::: THE INPUT

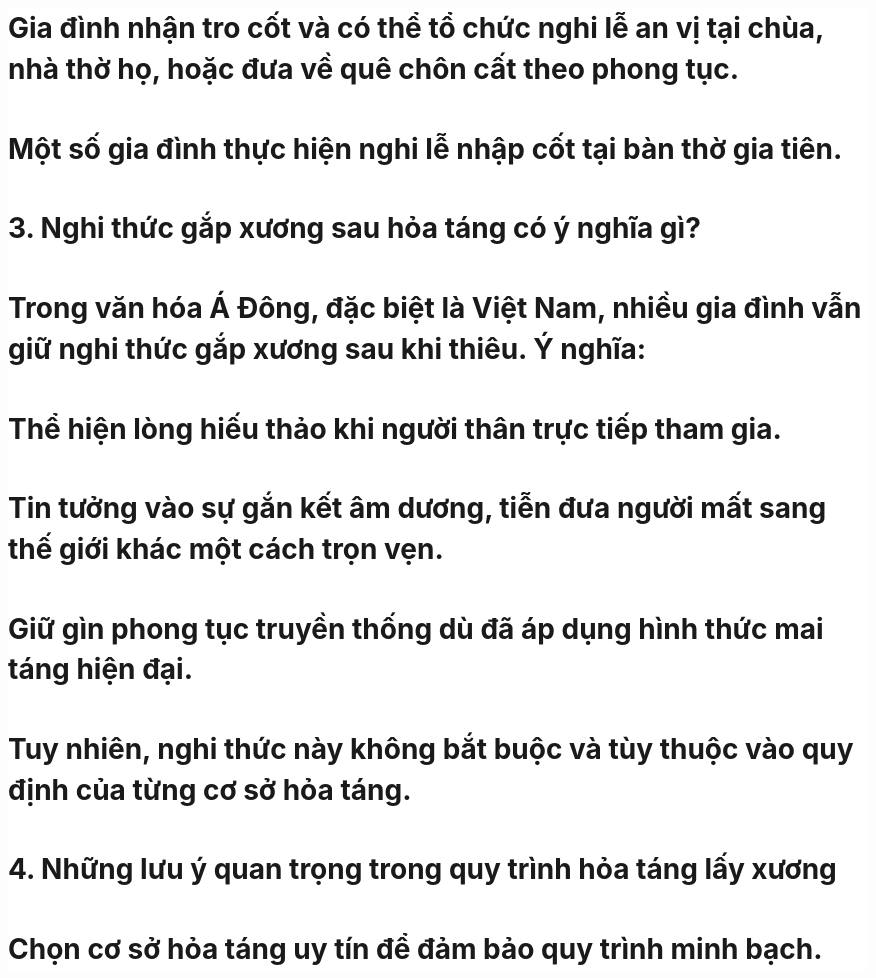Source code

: # Gia đình nhận tro cốt và có thể tổ chức nghi lễ an vị tại chùa, nhà thờ họ, hoặc đưa về quê chôn cất theo phong tục.

# 

# Một số gia đình thực hiện nghi lễ nhập cốt tại bàn thờ gia tiên.

# 

# 3\. Nghi thức gắp xương sau hỏa táng có ý nghĩa gì?

# Trong văn hóa Á Đông, đặc biệt là Việt Nam, nhiều gia đình vẫn giữ nghi thức gắp xương sau khi thiêu. Ý nghĩa:

# 

# Thể hiện lòng hiếu thảo khi người thân trực tiếp tham gia.

# 

# Tin tưởng vào sự gắn kết âm dương, tiễn đưa người mất sang thế giới khác một cách trọn vẹn.

# 

# Giữ gìn phong tục truyền thống dù đã áp dụng hình thức mai táng hiện đại.

# 

# Tuy nhiên, nghi thức này không bắt buộc và tùy thuộc vào quy định của từng cơ sở hỏa táng.

# 

# 4\. Những lưu ý quan trọng trong quy trình hỏa táng lấy xương

# Chọn cơ sở hỏa táng uy tín để đảm bảo quy trình minh bạch.
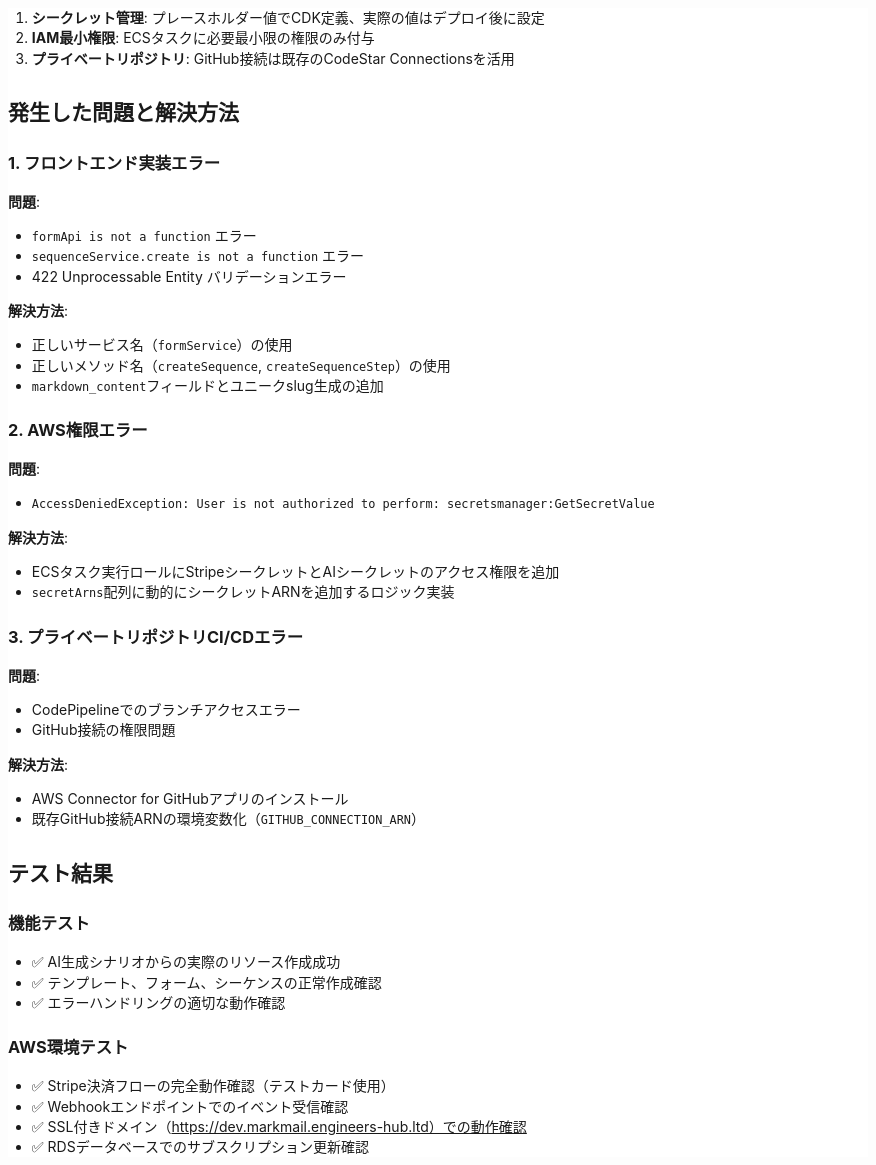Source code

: 1. **シークレット管理**: プレースホルダー値でCDK定義、実際の値はデプロイ後に設定
2. **IAM最小権限**: ECSタスクに必要最小限の権限のみ付与
3. **プライベートリポジトリ**: GitHub接続は既存のCodeStar Connectionsを活用

## 発生した問題と解決方法

### 1. フロントエンド実装エラー

**問題**:

- `formApi is not a function` エラー
- `sequenceService.create is not a function` エラー
- 422 Unprocessable Entity バリデーションエラー

**解決方法**:

- 正しいサービス名（`formService`）の使用
- 正しいメソッド名（`createSequence`, `createSequenceStep`）の使用
- `markdown_content`フィールドとユニークslug生成の追加

### 2. AWS権限エラー

**問題**:

- `AccessDeniedException: User is not authorized to perform: secretsmanager:GetSecretValue`

**解決方法**:

- ECSタスク実行ロールにStripeシークレットとAIシークレットのアクセス権限を追加
- `secretArns`配列に動的にシークレットARNを追加するロジック実装

### 3. プライベートリポジトリCI/CDエラー

**問題**:

- CodePipelineでのブランチアクセスエラー
- GitHub接続の権限問題

**解決方法**:

- AWS Connector for GitHubアプリのインストール
- 既存GitHub接続ARNの環境変数化（`GITHUB_CONNECTION_ARN`）

## テスト結果

### 機能テスト

- ✅ AI生成シナリオからの実際のリソース作成成功
- ✅ テンプレート、フォーム、シーケンスの正常作成確認
- ✅ エラーハンドリングの適切な動作確認

### AWS環境テスト

- ✅ Stripe決済フローの完全動作確認（テストカード使用）
- ✅ Webhookエンドポイントでのイベント受信確認
- ✅ SSL付きドメイン（https://dev.markmail.engineers-hub.ltd）での動作確認
- ✅ RDSデータベースでのサブスクリプション更新確認
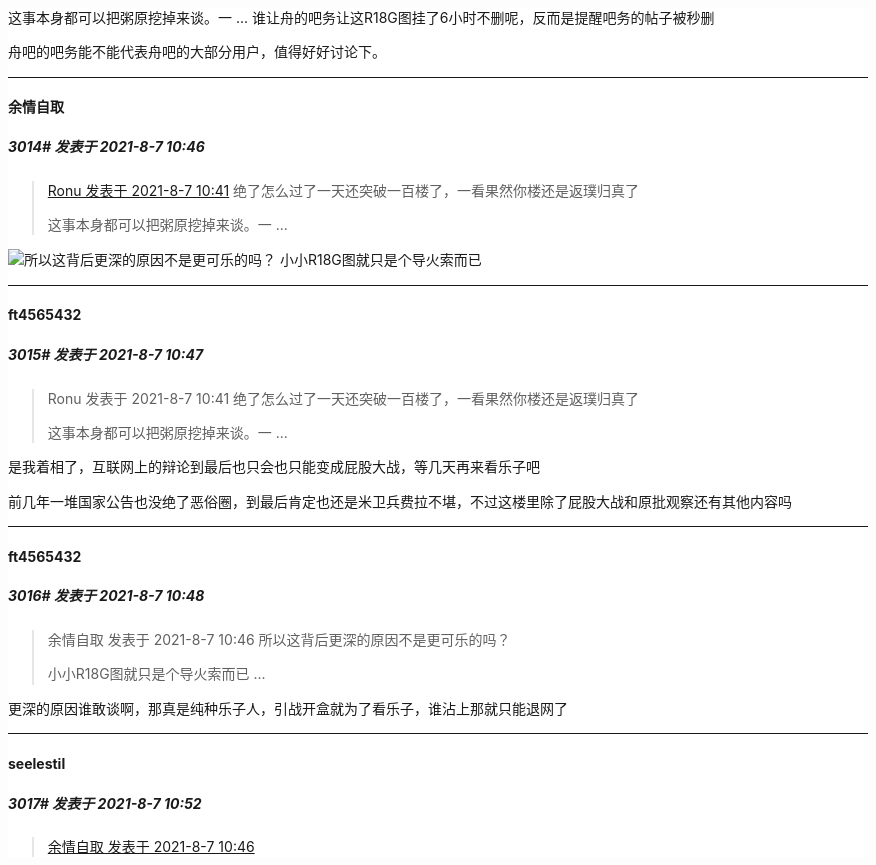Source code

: 这事本身都可以把粥原挖掉来谈。一 ...</blockquote>
谁让舟的吧务让这R18G图挂了6小时不删呢，反而是提醒吧务的帖子被秒删


舟吧的吧务能不能代表舟吧的大部分用户，值得好好讨论下。


*****

####  余情自取  
##### 3014#       发表于 2021-8-7 10:46


<blockquote><a href="httphttps://bbs.saraba1st.com/2b/forum.php?mod=redirect&amp;goto=findpost&amp;pid=52272482&amp;ptid=2001404" target="_blank">Ronu 发表于 2021-8-7 10:41</a>
绝了怎么过了一天还突破一百楼了，一看果然你楼还是返璞归真了


这事本身都可以把粥原挖掉来谈。一 ...</blockquote>
<img src="https://static.saraba1st.com/image/smiley/face2017/206.gif" referrerpolicy="no-referrer">所以这背后更深的原因不是更可乐的吗？
小小R18G图就只是个导火索而已


*****

####  ft4565432  
##### 3015#       发表于 2021-8-7 10:47


<blockquote>Ronu 发表于 2021-8-7 10:41
绝了怎么过了一天还突破一百楼了，一看果然你楼还是返璞归真了


这事本身都可以把粥原挖掉来谈。一 ...</blockquote>
是我着相了，互联网上的辩论到最后也只会也只能变成屁股大战，等几天再来看乐子吧

前几年一堆国家公告也没绝了恶俗圈，到最后肯定也还是米卫兵费拉不堪，不过这楼里除了屁股大战和原批观察还有其他内容吗


*****

####  ft4565432  
##### 3016#       发表于 2021-8-7 10:48


<blockquote>余情自取 发表于 2021-8-7 10:46
所以这背后更深的原因不是更可乐的吗？

小小R18G图就只是个导火索而已 ...</blockquote>
更深的原因谁敢谈啊，那真是纯种乐子人，引战开盒就为了看乐子，谁沾上那就只能退网了


*****

####  seelestil  
##### 3017#       发表于 2021-8-7 10:52


<blockquote><a href="httphttps://bbs.saraba1st.com/2b/forum.php?mod=redirect&amp;goto=findpost&amp;pid=52272536&amp;ptid=2001404" target="_blank">余情自取 发表于 2021-8-7 10:46</a>
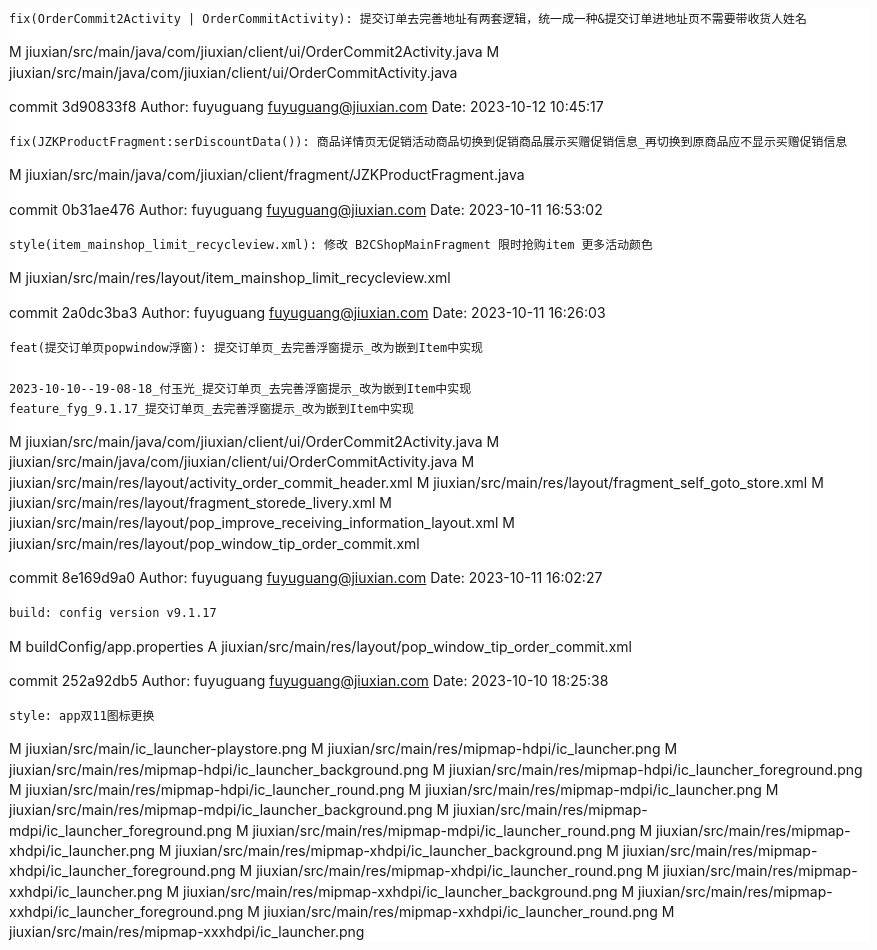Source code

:     fix(OrderCommit2Activity | OrderCommitActivity): 提交订单去完善地址有两套逻辑，统一成一种&提交订单进地址页不需要带收货人姓名

M	jiuxian/src/main/java/com/jiuxian/client/ui/OrderCommit2Activity.java
M	jiuxian/src/main/java/com/jiuxian/client/ui/OrderCommitActivity.java

commit 3d90833f8
Author: fuyuguang <fuyuguang@jiuxian.com>
Date:   2023-10-12 10:45:17

    fix(JZKProductFragment:serDiscountData()): 商品详情页无促销活动商品切换到促销商品展示买赠促销信息_再切换到原商品应不显示买赠促销信息

M	jiuxian/src/main/java/com/jiuxian/client/fragment/JZKProductFragment.java

commit 0b31ae476
Author: fuyuguang <fuyuguang@jiuxian.com>
Date:   2023-10-11 16:53:02

    style(item_mainshop_limit_recycleview.xml): 修改 B2CShopMainFragment 限时抢购item 更多活动颜色

M	jiuxian/src/main/res/layout/item_mainshop_limit_recycleview.xml

commit 2a0dc3ba3
Author: fuyuguang <fuyuguang@jiuxian.com>
Date:   2023-10-11 16:26:03

    feat(提交订单页popwindow浮窗): 提交订单页_去完善浮窗提示_改为嵌到Item中实现
    
    2023-10-10--19-08-18_付玉光_提交订单页_去完善浮窗提示_改为嵌到Item中实现
    feature_fyg_9.1.17_提交订单页_去完善浮窗提示_改为嵌到Item中实现

M	jiuxian/src/main/java/com/jiuxian/client/ui/OrderCommit2Activity.java
M	jiuxian/src/main/java/com/jiuxian/client/ui/OrderCommitActivity.java
M	jiuxian/src/main/res/layout/activity_order_commit_header.xml
M	jiuxian/src/main/res/layout/fragment_self_goto_store.xml
M	jiuxian/src/main/res/layout/fragment_storede_livery.xml
M	jiuxian/src/main/res/layout/pop_improve_receiving_information_layout.xml
M	jiuxian/src/main/res/layout/pop_window_tip_order_commit.xml

commit 8e169d9a0
Author: fuyuguang <fuyuguang@jiuxian.com>
Date:   2023-10-11 16:02:27

    build: config version v9.1.17

M	buildConfig/app.properties
A	jiuxian/src/main/res/layout/pop_window_tip_order_commit.xml

commit 252a92db5
Author: fuyuguang <fuyuguang@jiuxian.com>
Date:   2023-10-10 18:25:38

    style: app双11图标更换

M	jiuxian/src/main/ic_launcher-playstore.png
M	jiuxian/src/main/res/mipmap-hdpi/ic_launcher.png
M	jiuxian/src/main/res/mipmap-hdpi/ic_launcher_background.png
M	jiuxian/src/main/res/mipmap-hdpi/ic_launcher_foreground.png
M	jiuxian/src/main/res/mipmap-hdpi/ic_launcher_round.png
M	jiuxian/src/main/res/mipmap-mdpi/ic_launcher.png
M	jiuxian/src/main/res/mipmap-mdpi/ic_launcher_background.png
M	jiuxian/src/main/res/mipmap-mdpi/ic_launcher_foreground.png
M	jiuxian/src/main/res/mipmap-mdpi/ic_launcher_round.png
M	jiuxian/src/main/res/mipmap-xhdpi/ic_launcher.png
M	jiuxian/src/main/res/mipmap-xhdpi/ic_launcher_background.png
M	jiuxian/src/main/res/mipmap-xhdpi/ic_launcher_foreground.png
M	jiuxian/src/main/res/mipmap-xhdpi/ic_launcher_round.png
M	jiuxian/src/main/res/mipmap-xxhdpi/ic_launcher.png
M	jiuxian/src/main/res/mipmap-xxhdpi/ic_launcher_background.png
M	jiuxian/src/main/res/mipmap-xxhdpi/ic_launcher_foreground.png
M	jiuxian/src/main/res/mipmap-xxhdpi/ic_launcher_round.png
M	jiuxian/src/main/res/mipmap-xxxhdpi/ic_launcher.png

::::::

**DIRECTIONS**
Wherever the string "JZKProductFragment" is found in the entries, copy the line it sits in.

**COMPLETED EXERCISE**
    fix(JZKProductFragment:serDiscountData()): 商品详情页无促销活动商品切换到促销商品展示买赠促销信息_再切换到原商品应不显示买赠促销信息
M	jiuxian/src/main/java/com/jiuxian/client/fragment/JZKProductFragment.java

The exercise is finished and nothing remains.